# Mean
### Theory of Mean

The mean, often referred to as the average, is a measure of central tendency in statistics. It represents the sum of all values in a dataset divided by the number of values. The mean provides a single value that summarizes the entire dataset and is widely used in data analysis.

### Formula
For a dataset with values $x_1, x_2, \ldots, x_n$, the mean $\bar{x}$ is calculated as:

$$
\bar{x} = \frac{1}{n} \sum_{i=1}^{n} x_i
$$

### Properties
- The mean is sensitive to extreme values (outliers).
- It is best used for data that is symmetrically distributed without outliers.
- The mean is used in many statistical analyses and is the basis for other measures such as variance and standard deviation.

### Example
If the dataset is [2, 4, 6, 8, 10], the mean is:

$$
\bar{x} = \frac{2 + 4 + 6 + 8 + 10}{5} = 6
$$

# Mean using manual calculation

In [1]:
Data=[12, 15, 18, 20, 22, 25, 28, 30, 42, 51]
Mean=sum(Data)/len(Data)
print(f"Mean:{Mean}")

Mean:26.3


# Mean using numpy library

In [2]:
import numpy as np
Data=[12, 15, 18, 20, 22, 25, 28, 30, 42, 51]
Mean=np.mean(Data)
print(f"Mean:{Mean}")

Mean:26.3


# Mean using statistics library

In [3]:
import statistics as stats
Data=[12, 15, 18, 20, 22, 25, 28, 30, 42, 51]
Mean=stats.mean(Data)
print(f"Mean:{Mean}")

Mean:26.3


# Applying Mean on real world data

In [5]:
import seaborn as sns

iris=sns.load_dataset('iris')
iris.head()

Unnamed: 0,sepal_length,sepal_width,petal_length,petal_width,species
0,5.1,3.5,1.4,0.2,setosa
1,4.9,3.0,1.4,0.2,setosa
2,4.7,3.2,1.3,0.2,setosa
3,4.6,3.1,1.5,0.2,setosa
4,5.0,3.6,1.4,0.2,setosa


In [7]:
import seaborn as sns
import numpy as np

iris=sns.load_dataset('iris')
Mean=np.mean(iris["sepal_length"])
print(f"Mean of Sepal Length is {round(Mean,3)}")

Mean of Sepal Length is 5.843


# Exercises: Mean (6 questions)

1. Compute the mean of the list `Data = [12, 15, 18, 20, 22, 25, 28, 30, 42, 51]` manually (use sum and length) and show the calculation.

2. Compute the mean of `Data` using numpy and using the statistics module. Verify both results match the manual calculation.

3. Using the `iris` DataFrame, compute the mean of the `sepal_length` column. Round the result to three decimal places.

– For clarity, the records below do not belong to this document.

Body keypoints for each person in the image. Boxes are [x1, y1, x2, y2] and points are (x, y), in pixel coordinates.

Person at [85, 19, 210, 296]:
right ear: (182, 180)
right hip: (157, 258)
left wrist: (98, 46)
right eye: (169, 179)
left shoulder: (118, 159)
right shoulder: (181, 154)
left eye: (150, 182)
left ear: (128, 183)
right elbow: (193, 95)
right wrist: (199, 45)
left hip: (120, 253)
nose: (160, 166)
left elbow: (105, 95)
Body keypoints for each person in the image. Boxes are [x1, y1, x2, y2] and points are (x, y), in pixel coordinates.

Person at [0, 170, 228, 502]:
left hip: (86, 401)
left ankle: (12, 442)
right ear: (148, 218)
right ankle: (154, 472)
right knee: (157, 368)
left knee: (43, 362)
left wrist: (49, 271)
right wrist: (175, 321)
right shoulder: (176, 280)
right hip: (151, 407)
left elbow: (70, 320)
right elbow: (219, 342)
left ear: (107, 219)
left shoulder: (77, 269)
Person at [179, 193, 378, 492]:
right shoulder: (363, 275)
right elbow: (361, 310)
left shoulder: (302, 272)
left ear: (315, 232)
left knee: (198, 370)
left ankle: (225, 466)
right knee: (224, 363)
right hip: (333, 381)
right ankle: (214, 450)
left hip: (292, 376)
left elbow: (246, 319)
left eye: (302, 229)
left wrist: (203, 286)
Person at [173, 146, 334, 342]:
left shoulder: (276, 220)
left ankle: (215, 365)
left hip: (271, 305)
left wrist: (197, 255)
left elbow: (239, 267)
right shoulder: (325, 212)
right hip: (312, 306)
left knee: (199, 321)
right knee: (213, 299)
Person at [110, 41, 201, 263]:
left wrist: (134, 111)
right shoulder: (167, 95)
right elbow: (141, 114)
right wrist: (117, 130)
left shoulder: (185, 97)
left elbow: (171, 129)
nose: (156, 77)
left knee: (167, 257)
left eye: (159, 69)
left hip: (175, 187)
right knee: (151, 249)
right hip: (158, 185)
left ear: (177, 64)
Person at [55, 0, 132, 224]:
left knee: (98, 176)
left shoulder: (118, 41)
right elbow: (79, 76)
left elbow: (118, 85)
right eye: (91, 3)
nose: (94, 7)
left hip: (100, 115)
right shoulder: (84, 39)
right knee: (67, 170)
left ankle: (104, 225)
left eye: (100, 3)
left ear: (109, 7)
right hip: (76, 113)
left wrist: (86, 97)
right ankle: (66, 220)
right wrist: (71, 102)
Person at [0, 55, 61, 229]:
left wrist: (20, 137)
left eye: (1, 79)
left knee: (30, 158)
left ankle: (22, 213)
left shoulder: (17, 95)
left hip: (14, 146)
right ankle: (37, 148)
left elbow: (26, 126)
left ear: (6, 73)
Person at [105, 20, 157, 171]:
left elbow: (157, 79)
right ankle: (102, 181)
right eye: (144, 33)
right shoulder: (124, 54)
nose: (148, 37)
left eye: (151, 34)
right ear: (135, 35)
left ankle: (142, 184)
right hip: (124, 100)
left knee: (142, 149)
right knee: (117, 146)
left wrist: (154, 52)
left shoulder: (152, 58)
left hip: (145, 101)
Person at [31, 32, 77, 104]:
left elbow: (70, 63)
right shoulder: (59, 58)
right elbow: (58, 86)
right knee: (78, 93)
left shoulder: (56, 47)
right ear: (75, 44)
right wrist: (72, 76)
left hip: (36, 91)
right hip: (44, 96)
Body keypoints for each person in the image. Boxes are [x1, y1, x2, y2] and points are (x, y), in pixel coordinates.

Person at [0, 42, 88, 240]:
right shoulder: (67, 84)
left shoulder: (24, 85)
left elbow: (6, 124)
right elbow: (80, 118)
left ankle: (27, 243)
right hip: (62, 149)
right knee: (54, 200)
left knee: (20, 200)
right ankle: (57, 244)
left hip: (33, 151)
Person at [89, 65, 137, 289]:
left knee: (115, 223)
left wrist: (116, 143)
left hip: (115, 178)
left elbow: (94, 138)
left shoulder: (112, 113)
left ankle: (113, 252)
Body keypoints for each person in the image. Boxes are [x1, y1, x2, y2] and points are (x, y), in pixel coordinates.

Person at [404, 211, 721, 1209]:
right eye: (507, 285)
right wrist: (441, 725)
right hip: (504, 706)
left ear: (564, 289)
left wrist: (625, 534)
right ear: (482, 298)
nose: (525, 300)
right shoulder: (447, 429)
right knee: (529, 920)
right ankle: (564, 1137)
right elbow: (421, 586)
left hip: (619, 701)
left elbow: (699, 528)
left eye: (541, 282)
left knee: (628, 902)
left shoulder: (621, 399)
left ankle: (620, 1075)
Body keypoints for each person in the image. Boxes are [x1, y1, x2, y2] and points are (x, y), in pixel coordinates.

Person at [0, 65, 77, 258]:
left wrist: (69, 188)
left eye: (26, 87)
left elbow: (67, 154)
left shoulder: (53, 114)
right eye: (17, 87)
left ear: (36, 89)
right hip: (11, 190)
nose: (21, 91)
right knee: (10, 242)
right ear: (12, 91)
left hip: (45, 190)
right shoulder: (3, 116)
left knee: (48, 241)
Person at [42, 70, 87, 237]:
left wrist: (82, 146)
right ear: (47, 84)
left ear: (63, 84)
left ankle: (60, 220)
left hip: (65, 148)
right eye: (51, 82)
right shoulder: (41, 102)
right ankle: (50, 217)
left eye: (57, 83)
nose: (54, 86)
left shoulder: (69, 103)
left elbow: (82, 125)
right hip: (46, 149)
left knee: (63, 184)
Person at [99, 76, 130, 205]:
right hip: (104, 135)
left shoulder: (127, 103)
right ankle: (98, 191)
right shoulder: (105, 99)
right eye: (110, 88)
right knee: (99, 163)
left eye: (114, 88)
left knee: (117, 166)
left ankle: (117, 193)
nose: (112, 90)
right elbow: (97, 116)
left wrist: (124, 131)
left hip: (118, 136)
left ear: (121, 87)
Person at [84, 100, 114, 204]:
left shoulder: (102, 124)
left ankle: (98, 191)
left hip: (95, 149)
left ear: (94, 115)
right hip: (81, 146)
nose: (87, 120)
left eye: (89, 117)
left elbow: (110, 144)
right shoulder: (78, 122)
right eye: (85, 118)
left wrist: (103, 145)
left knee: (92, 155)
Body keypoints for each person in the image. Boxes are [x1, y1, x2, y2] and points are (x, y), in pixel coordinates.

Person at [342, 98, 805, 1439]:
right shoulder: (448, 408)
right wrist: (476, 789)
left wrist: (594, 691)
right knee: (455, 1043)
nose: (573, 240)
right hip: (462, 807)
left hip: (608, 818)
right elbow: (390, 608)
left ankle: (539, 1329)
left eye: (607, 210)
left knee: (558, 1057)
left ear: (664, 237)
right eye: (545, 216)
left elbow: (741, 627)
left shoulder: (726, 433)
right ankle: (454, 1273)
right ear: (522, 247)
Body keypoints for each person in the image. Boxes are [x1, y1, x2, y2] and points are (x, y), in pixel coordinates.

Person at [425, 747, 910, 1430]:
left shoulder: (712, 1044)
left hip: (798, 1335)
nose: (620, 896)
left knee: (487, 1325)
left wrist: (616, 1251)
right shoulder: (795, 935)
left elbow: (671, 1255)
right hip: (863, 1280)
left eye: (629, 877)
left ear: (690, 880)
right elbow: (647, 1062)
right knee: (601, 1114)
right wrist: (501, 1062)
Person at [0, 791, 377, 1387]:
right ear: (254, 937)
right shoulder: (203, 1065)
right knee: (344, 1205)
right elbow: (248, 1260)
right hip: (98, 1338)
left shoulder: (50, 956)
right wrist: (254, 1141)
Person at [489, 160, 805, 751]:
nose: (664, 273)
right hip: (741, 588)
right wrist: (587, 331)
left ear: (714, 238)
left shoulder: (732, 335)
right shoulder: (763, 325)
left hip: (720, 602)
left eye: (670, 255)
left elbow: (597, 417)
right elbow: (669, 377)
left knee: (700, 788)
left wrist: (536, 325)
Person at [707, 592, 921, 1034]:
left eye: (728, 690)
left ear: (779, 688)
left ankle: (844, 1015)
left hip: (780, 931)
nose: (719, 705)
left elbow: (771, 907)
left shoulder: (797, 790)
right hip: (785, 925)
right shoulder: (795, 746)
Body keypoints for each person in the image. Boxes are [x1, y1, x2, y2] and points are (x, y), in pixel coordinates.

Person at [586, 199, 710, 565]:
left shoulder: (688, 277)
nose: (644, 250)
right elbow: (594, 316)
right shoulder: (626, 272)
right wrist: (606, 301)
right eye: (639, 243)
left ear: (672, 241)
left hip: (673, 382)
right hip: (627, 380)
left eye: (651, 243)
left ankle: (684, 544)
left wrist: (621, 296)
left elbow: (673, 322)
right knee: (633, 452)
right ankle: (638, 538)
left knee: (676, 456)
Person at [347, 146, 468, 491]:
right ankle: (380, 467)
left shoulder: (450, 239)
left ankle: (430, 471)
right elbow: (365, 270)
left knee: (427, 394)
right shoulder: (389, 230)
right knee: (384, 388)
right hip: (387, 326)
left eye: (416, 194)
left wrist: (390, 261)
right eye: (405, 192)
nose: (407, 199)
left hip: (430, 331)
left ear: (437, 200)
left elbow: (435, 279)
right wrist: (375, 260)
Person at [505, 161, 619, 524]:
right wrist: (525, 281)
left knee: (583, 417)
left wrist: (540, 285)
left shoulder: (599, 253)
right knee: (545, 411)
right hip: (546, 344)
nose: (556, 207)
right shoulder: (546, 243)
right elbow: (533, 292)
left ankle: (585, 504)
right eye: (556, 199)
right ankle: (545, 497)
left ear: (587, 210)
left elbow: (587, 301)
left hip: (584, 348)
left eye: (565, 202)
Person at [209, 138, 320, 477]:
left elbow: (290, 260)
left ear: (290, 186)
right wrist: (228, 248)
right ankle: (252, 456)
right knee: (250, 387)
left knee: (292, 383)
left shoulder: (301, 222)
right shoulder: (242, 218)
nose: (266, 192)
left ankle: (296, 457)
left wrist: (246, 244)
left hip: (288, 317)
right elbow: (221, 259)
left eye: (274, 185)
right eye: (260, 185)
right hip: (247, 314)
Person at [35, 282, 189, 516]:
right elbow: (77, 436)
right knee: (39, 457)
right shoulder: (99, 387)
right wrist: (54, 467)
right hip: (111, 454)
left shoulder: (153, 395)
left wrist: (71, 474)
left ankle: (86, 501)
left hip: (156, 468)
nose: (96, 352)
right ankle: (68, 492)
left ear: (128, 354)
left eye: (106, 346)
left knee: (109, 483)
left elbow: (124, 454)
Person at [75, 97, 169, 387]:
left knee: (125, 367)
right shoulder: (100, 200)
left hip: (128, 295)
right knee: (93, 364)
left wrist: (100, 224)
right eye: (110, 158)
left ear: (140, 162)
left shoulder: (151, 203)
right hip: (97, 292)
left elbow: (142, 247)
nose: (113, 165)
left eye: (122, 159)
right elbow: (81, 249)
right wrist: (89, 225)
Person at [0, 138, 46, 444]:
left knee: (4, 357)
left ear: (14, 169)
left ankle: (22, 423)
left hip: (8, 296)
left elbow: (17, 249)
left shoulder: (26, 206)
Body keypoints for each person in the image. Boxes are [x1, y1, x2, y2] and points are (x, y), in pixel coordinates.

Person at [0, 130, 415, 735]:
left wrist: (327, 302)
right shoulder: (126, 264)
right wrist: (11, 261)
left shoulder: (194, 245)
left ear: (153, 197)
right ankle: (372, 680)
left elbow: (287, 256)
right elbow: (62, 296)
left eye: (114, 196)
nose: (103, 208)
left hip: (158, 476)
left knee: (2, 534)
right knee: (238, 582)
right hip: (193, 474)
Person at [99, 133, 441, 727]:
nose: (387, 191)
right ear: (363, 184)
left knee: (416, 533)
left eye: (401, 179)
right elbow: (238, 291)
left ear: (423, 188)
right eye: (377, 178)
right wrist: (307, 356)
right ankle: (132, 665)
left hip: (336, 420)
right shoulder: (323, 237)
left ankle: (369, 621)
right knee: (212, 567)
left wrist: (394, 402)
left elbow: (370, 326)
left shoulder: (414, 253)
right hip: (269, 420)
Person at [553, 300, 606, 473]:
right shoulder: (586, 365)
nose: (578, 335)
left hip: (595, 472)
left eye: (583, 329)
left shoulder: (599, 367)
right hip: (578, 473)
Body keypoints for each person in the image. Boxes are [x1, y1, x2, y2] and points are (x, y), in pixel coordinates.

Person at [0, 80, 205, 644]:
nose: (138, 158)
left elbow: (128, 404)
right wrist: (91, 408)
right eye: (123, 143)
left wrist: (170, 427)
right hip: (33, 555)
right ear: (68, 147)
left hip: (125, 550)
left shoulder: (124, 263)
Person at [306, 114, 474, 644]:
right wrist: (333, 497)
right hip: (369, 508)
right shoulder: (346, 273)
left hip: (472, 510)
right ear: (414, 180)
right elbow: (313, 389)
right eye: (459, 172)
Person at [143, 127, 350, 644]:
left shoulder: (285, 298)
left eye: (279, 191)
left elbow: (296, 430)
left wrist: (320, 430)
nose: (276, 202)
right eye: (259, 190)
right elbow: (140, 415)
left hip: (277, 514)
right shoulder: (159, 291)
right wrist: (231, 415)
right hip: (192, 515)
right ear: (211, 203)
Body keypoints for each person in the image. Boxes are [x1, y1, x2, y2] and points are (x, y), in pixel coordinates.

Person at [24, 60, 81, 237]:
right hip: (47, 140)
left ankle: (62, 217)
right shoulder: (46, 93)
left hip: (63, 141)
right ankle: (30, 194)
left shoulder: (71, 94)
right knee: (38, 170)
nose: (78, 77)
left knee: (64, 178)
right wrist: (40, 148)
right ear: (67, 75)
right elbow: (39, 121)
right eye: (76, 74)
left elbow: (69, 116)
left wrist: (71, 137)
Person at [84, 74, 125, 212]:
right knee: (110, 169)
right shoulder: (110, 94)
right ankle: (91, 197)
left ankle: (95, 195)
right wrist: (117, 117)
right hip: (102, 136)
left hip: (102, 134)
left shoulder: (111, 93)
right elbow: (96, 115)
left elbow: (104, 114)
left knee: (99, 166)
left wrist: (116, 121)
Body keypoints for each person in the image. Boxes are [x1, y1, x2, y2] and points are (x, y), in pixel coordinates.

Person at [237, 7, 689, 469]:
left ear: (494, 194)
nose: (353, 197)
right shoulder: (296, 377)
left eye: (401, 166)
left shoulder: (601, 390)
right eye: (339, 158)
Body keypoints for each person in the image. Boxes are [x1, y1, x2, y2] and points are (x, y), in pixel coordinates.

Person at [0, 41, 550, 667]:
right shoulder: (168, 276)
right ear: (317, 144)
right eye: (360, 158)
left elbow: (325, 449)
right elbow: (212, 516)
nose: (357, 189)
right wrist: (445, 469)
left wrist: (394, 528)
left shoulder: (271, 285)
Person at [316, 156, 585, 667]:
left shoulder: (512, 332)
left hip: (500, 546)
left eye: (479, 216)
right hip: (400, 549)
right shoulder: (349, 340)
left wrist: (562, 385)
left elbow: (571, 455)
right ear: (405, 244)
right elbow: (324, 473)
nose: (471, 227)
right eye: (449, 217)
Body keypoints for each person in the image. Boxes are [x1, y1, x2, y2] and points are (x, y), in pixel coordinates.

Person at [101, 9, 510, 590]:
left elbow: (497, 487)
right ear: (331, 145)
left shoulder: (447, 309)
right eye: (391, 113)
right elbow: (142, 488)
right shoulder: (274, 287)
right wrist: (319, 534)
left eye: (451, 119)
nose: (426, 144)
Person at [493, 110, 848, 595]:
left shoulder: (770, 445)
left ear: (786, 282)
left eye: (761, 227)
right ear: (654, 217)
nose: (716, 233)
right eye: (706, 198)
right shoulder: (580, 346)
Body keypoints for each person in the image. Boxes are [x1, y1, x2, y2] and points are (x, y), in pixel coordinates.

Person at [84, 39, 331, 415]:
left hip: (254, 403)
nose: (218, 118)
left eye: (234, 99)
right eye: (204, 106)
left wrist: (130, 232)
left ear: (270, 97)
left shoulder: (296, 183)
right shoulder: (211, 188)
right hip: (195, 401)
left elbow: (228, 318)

4. Compute the mean `sepal_length` for each species in the `iris` dataset (setosa, versicolor, virginica). Which species has the largest mean sepal length?

5. Investigate outlier impact: remove the largest value in `Data` (51) and recompute the mean. How much did the mean change? Explain why the mean is sensitive to outliers.

6. For a dataset with clear outliers, which measure of central tendency would you prefer (mean, median, or mode)? Provide a short justification and give an example using `Data` or `iris`.